Luiz Carlos Um homem de 28 anos foi preso na manhã desta sexta-feira (12), no Bairro da Penha, em Vitória, acusado de roubar carros na capital e outros municípios. Claudstony Pereira Ramos (blusa do Flamengo), o fanho, abordava as vítimas em via públicas, lava-jatos e estacionamento de supermercados. Os carros eram encomendados e vendidos entre R$ 300 e R$ 600, mas a polícia investiga outra destinação para os veículos.

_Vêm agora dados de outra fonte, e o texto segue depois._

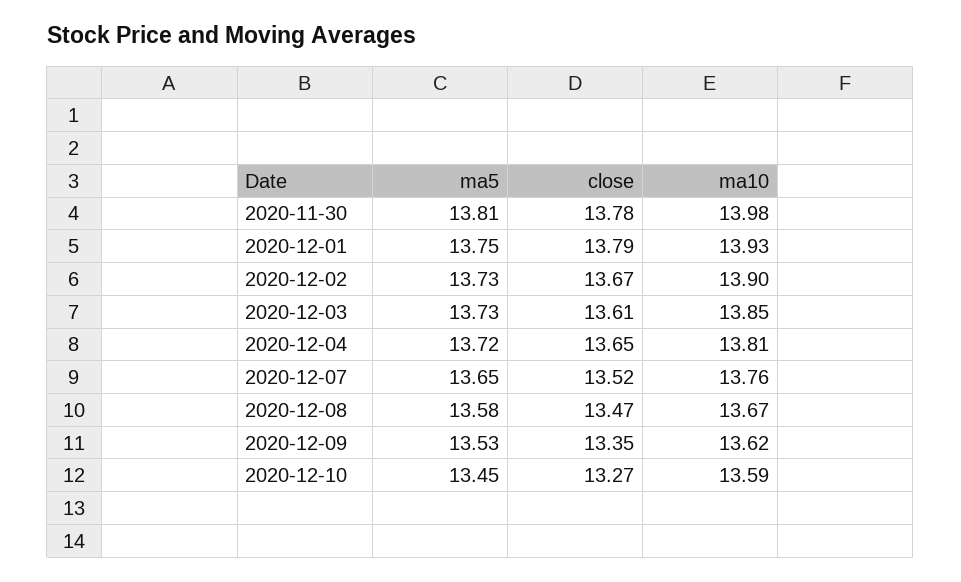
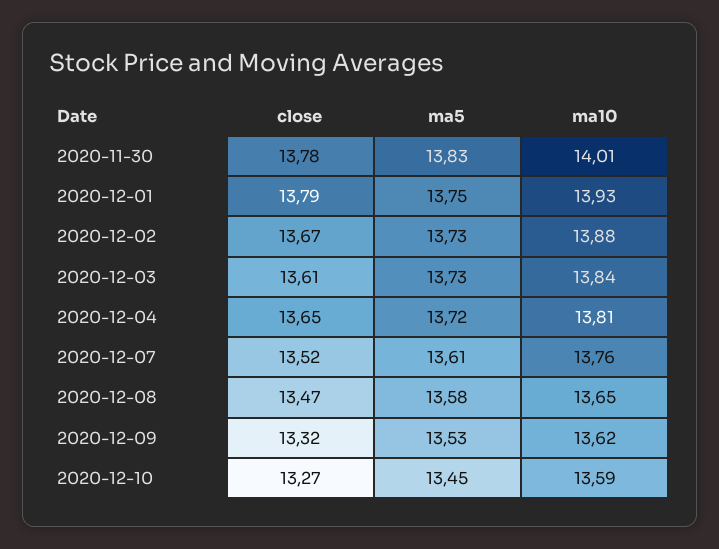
ma5, 2020-11-30: 13.81 -> 13.83
ma10, 2020-11-30: 13.98 -> 14.01
ma10, 2020-12-02: 13.9 -> 13.88
ma10, 2020-12-03: 13.85 -> 13.84
ma5, 2020-12-07: 13.65 -> 13.61
ma10, 2020-12-08: 13.67 -> 13.65
close, 2020-12-09: 13.35 -> 13.32

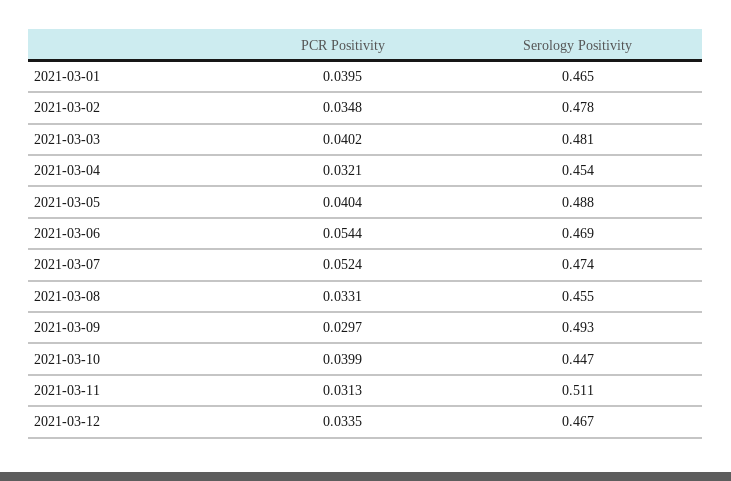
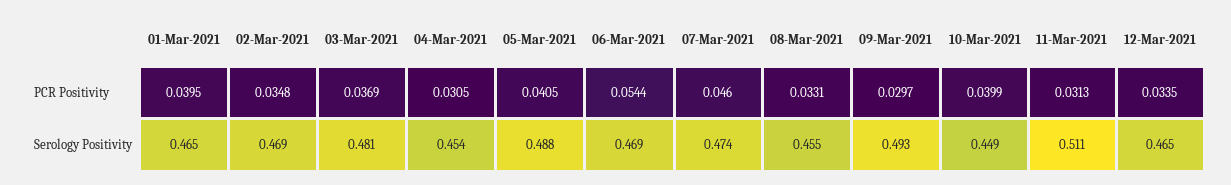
Serology Positivity, 2021-03-02: 0.478 -> 0.469
PCR Positivity, 2021-03-03: 0.0402 -> 0.0369
PCR Positivity, 2021-03-04: 0.0321 -> 0.0305
PCR Positivity, 2021-03-05: 0.0404 -> 0.0405
PCR Positivity, 2021-03-07: 0.0524 -> 0.046
Serology Positivity, 2021-03-10: 0.447 -> 0.449
Serology Positivity, 2021-03-12: 0.467 -> 0.465

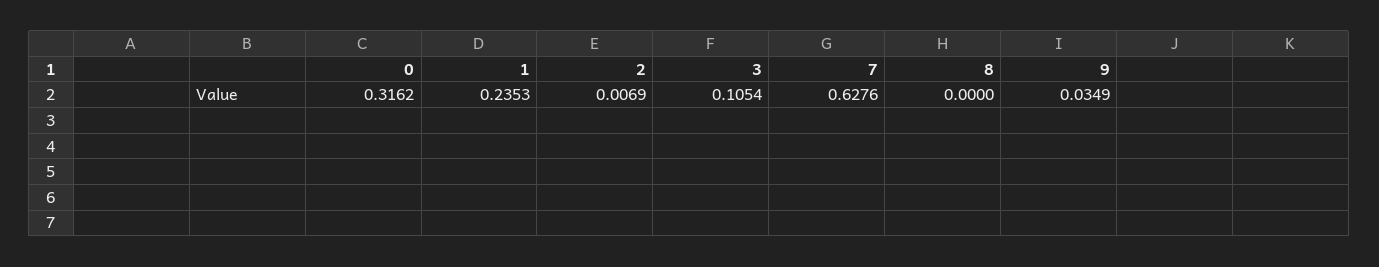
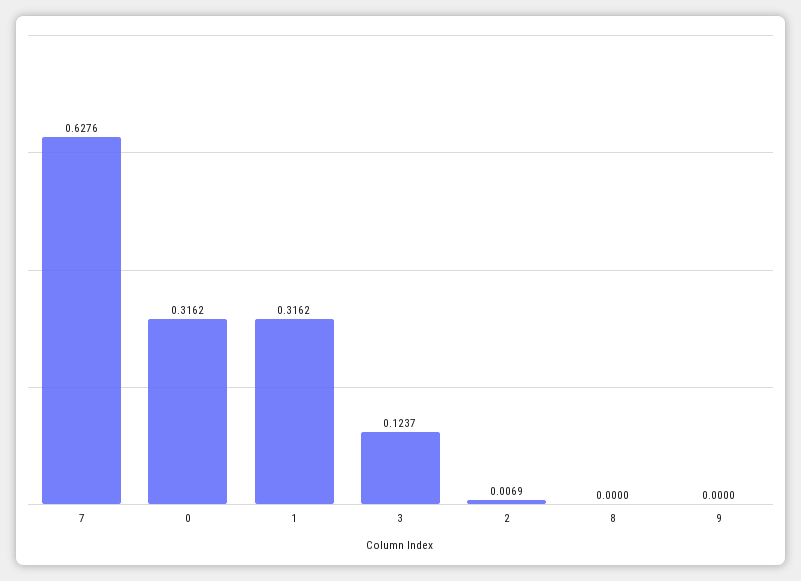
1: 0.2353 -> 0.3162
3: 0.1054 -> 0.1237
9: 0.0349 -> 0

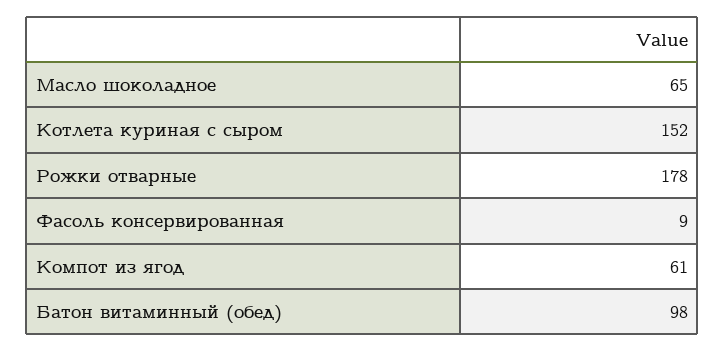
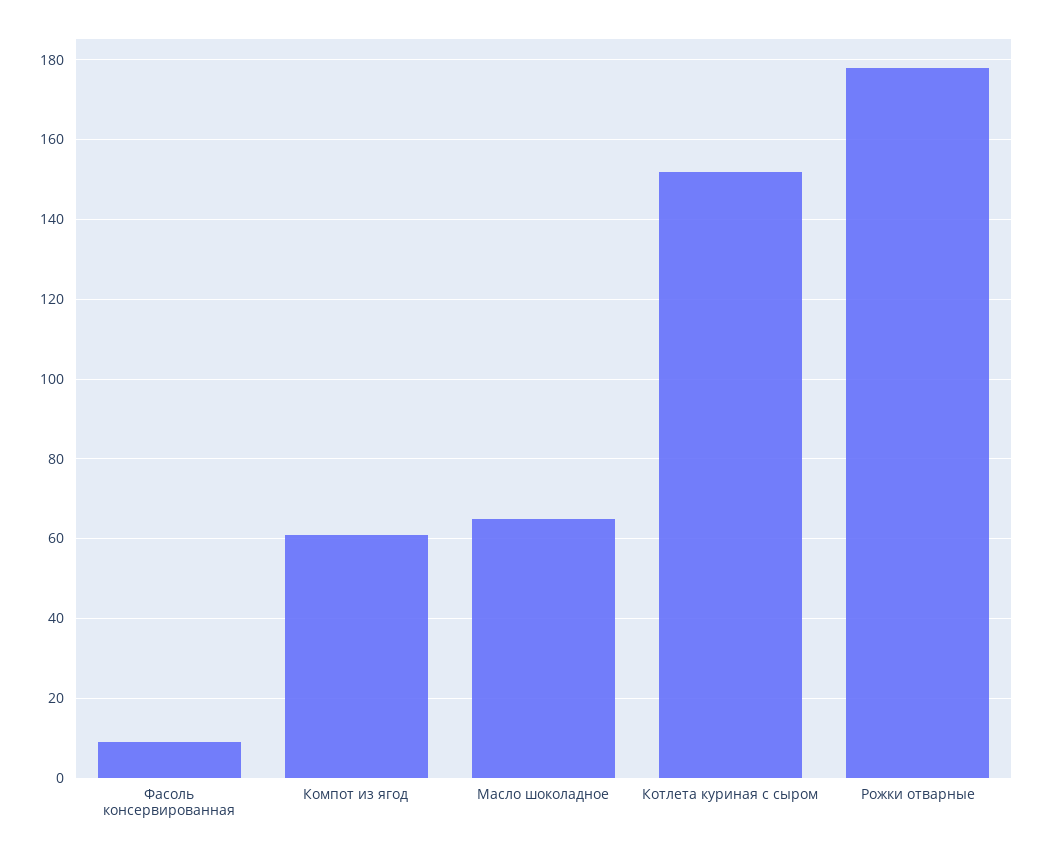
Батон витаминный (обед): 98 -> none

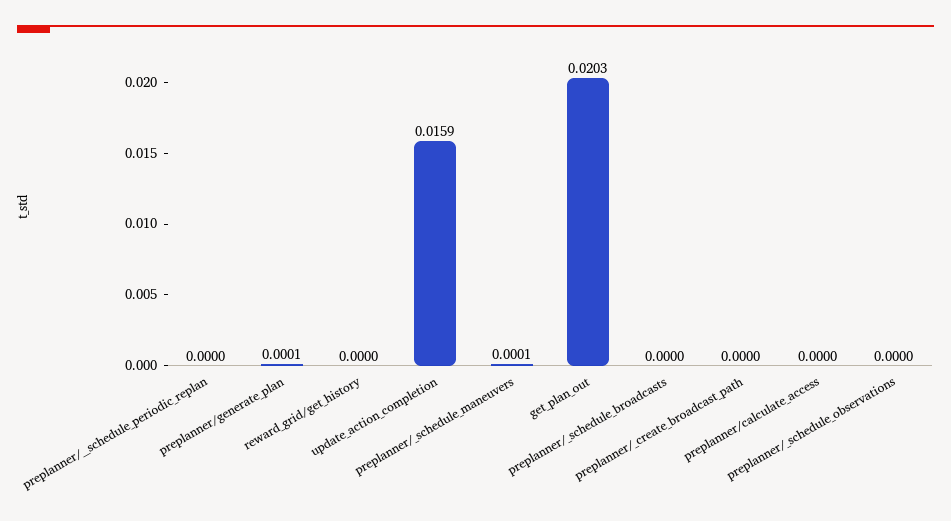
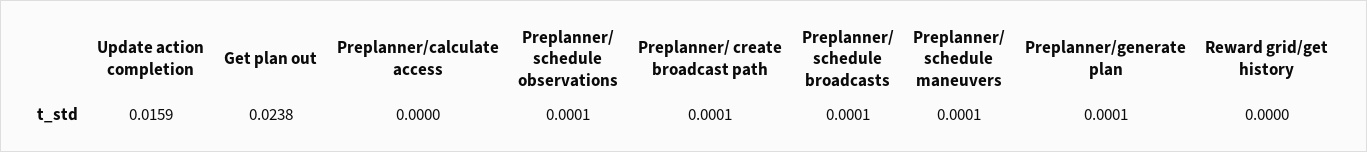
preplanner/__schedule_periodic_replan: 0 -> none
get_plan_out: 0.0203 -> 0.0238
preplanner/_schedule_broadcasts: 0 -> 0.0001
preplanner/_create_broadcast_path: 0 -> 0.0001
preplanner/_schedule_observations: 0 -> 0.0001

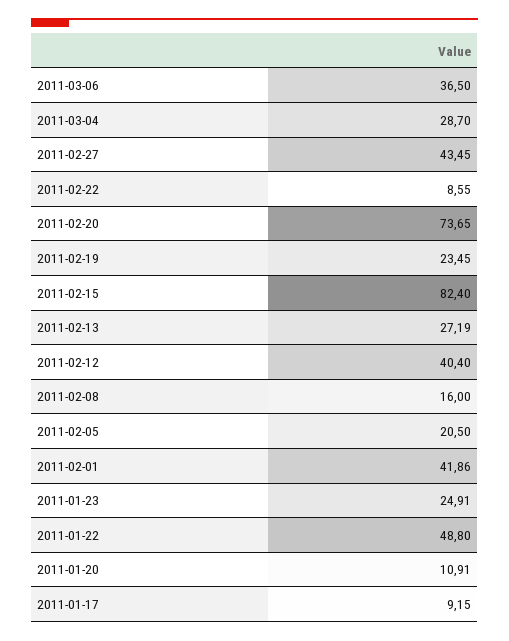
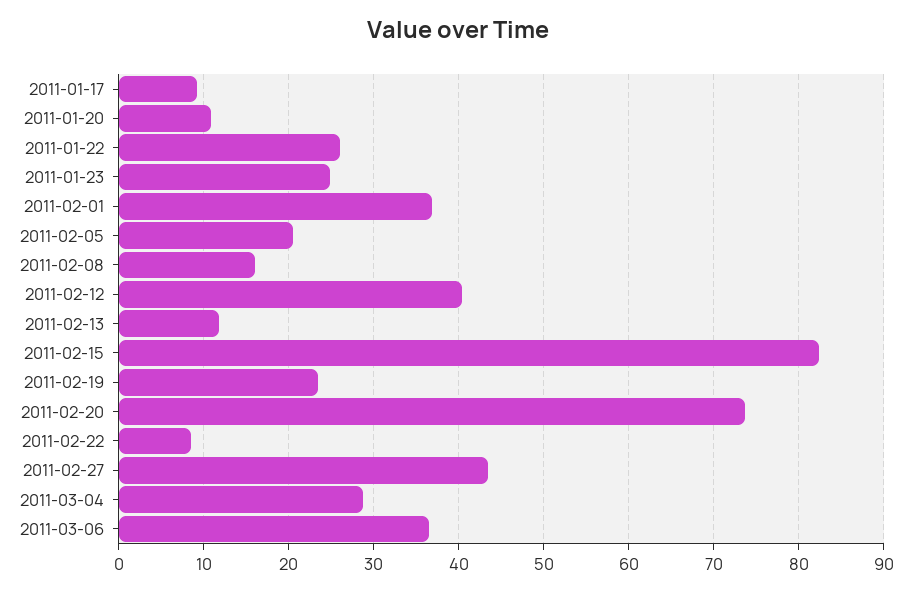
2011-02-13: 27.19 -> 12
2011-02-01: 41.86 -> 37
2011-01-22: 48.8 -> 26

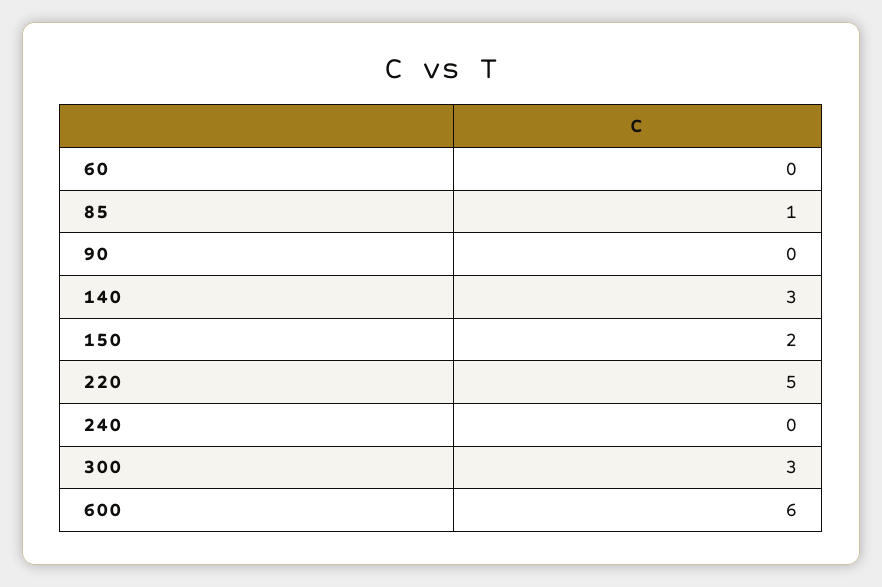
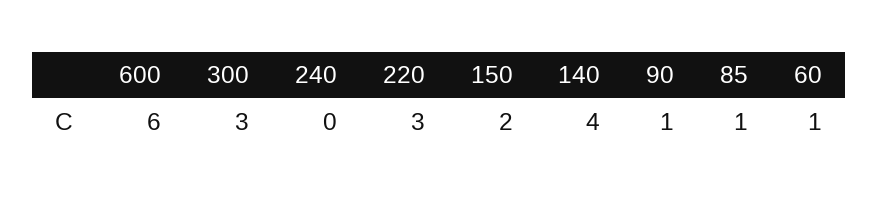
60: 0 -> 1
90: 0 -> 1
140: 3 -> 4
220: 5 -> 3

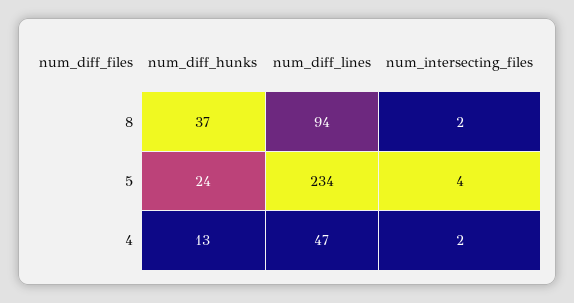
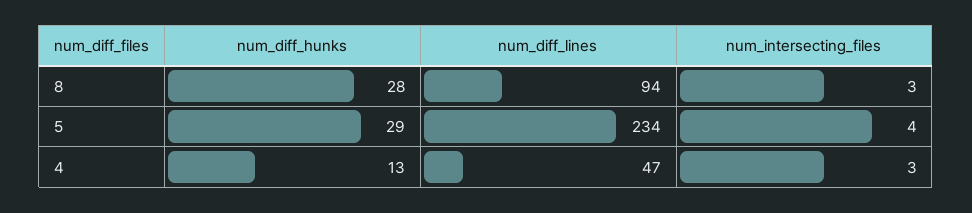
num_diff_hunks, 8: 37 -> 28
num_intersecting_files, 8: 2 -> 3
num_diff_hunks, 5: 24 -> 29
num_intersecting_files, 4: 2 -> 3

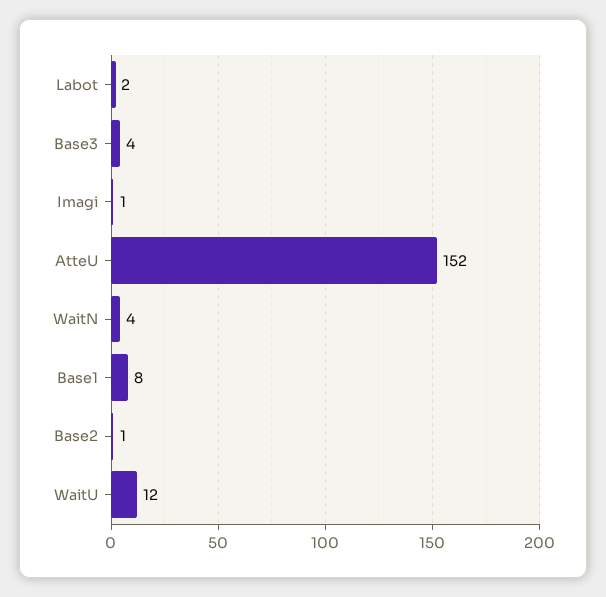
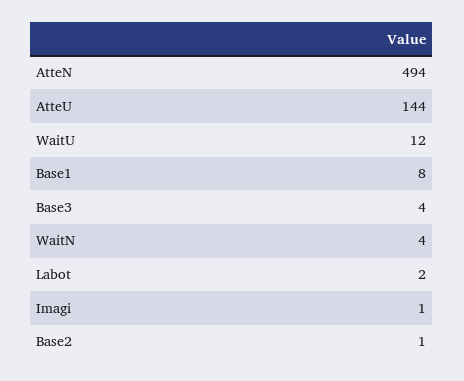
AtteU: 152 -> 144
AtteN: none -> 494

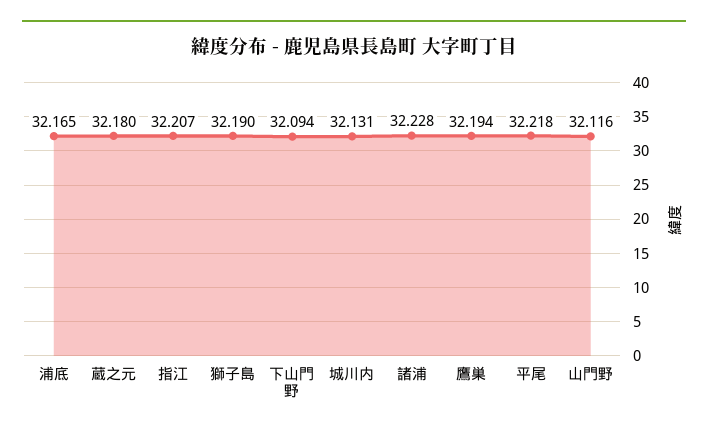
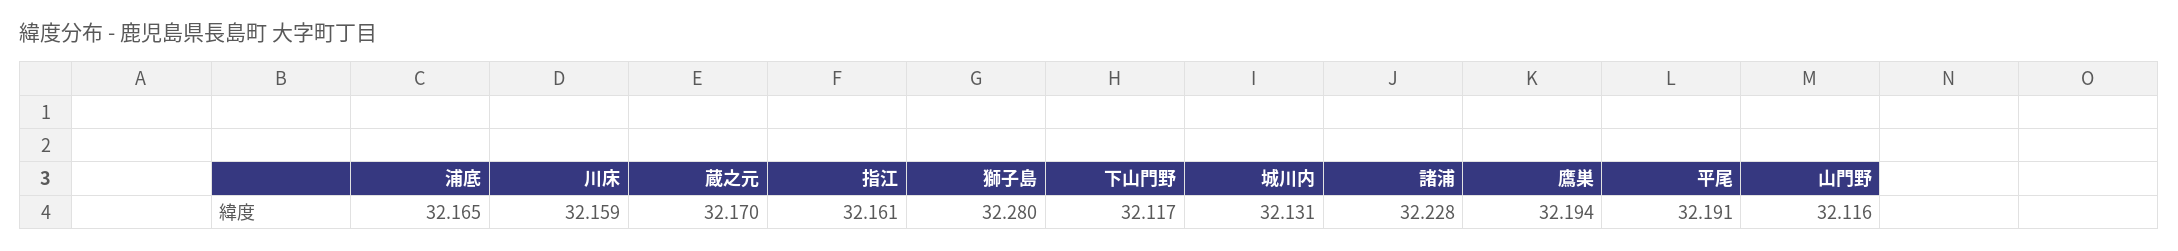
蔵之元: 32.18 -> 32.17
指江: 32.207 -> 32.161
獅子島: 32.19 -> 32.28
下山門野: 32.094 -> 32.117
平尾: 32.218 -> 32.191
川床: none -> 32.159

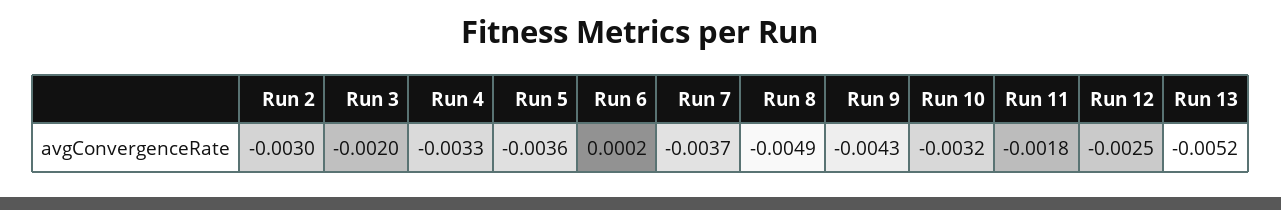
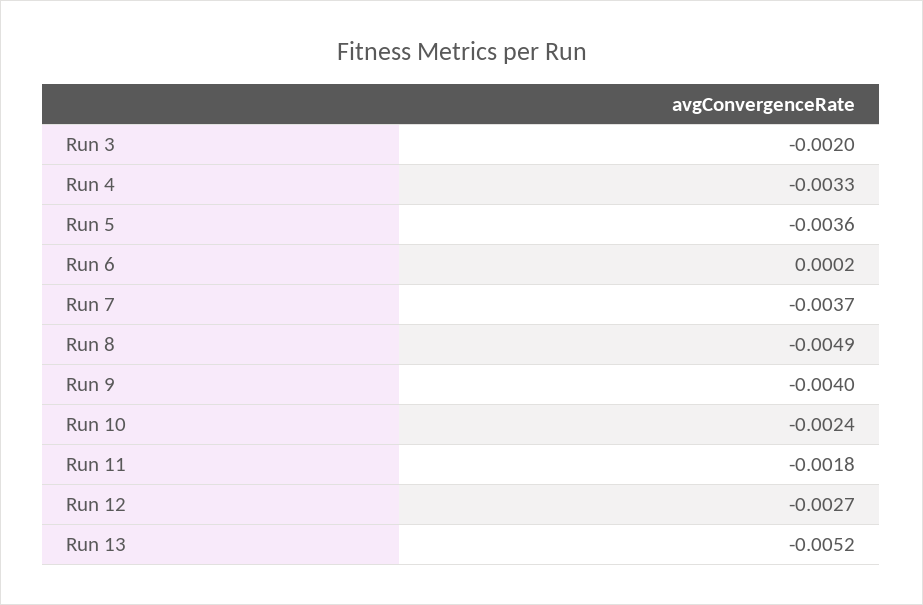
Run 2: -0.003 -> none
Run 9: -0.0043 -> -0.004
Run 10: -0.0032 -> -0.0024
Run 12: -0.0025 -> -0.0027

Segundo o chefe da Delegacia de Investigações Especiais (DIE), João Calmon, a polícia chegou ao acusado após prender um outro jovem em flagrante, em 18 de abril, na Serra. Luiz Carlos Nestor de Oliveira (camiseta azul), 22, conhecido como LC ou Carlinhos, era procurado por roubar um Kia Cerato no bairro Bento Ferreira, no dia 13 de março. Outra vítima foi uma estagiária da própria DIE, que teve o celular roubado no bairro Fradinhos.

Claudstony“Chegamos ao Luiz Carlos Nestor e a pessoa do Claudstony. Ele era individuo foragido do sistema. Foi condenado a 18 anos, estava no semi-aberto e não voltou para a prisão. Hoje fomos em equipe ao bairro da Penha e logramos êxito em prende-lo”.

De acordo com o delegado, o acusado confessou nove roubos cometidos entre fevereiro e maio de 2017: um HB20 Hatch cor branca no bairro Jardim Camburi, próximo aos Shopping Norte Sul; um Peugeot, próximo ao Clube Saldanha da Gama; um Astra Sedan cor preta na Ilha do Frade; dois Onix cor prata (um na Av. Leitão da Silva, próximo a loja Eletromil, e outro na Serra); um Outlander Mitsubishi próximo ao Carone; um Polo Sedan cor preta  em Jardim América, Cariacica; um Ecosport cor preta em Bairro República, próximo ao bar do Rei Momo e uma moto Yamaha (no mesmo dia).

Para a polícia, Luiz Carlos Nestor disse que roubou o carro com Cladustony. Mas segundo o delegado, ele estava com o irmão e para livra-lo, pode ter acusado Claudstony. Outras três pessoas ainda são procuradas. “Eles chegam no fator surpresa, geralmente em dois ou três. Escolhem as vítimas distraídas, geralmente mulher ou uma pessoa sozinha. Abordam a vítima as vezes armados ou com simulacro (arma falsa), que não tem como reagir. Pegam a chave do carro e vendem entre R$ 300 e R$ 600, dependendo do modelo”.

O delegado pede que se alguém reconheça a foto do acusado, procure a Delegacia de Furtos e Roubos, na Av. Marechal Mascarenhas de Moraes, em Vitória. “É importante a divulgação da imagem dele, que é bem característica, porque podem surgir outras vítimas”.

Na delegacia, Claudstony Pereira voltou a confessar o roubo de nove veículos. Mas disse que agiu por necessidade e para sustentar a família. Se disse arrependido e disposto a mudar de vida. “As coisas em casa estavam difíceis e eu decidi roubar. Eu chegava em casa e só tinha arroz e feijão. Não conseguia emprego porque era foragido. Meu filho é pequeno, precisava de mim”.

O acusado foi encaminhado para o Centro de Triagem de Viana.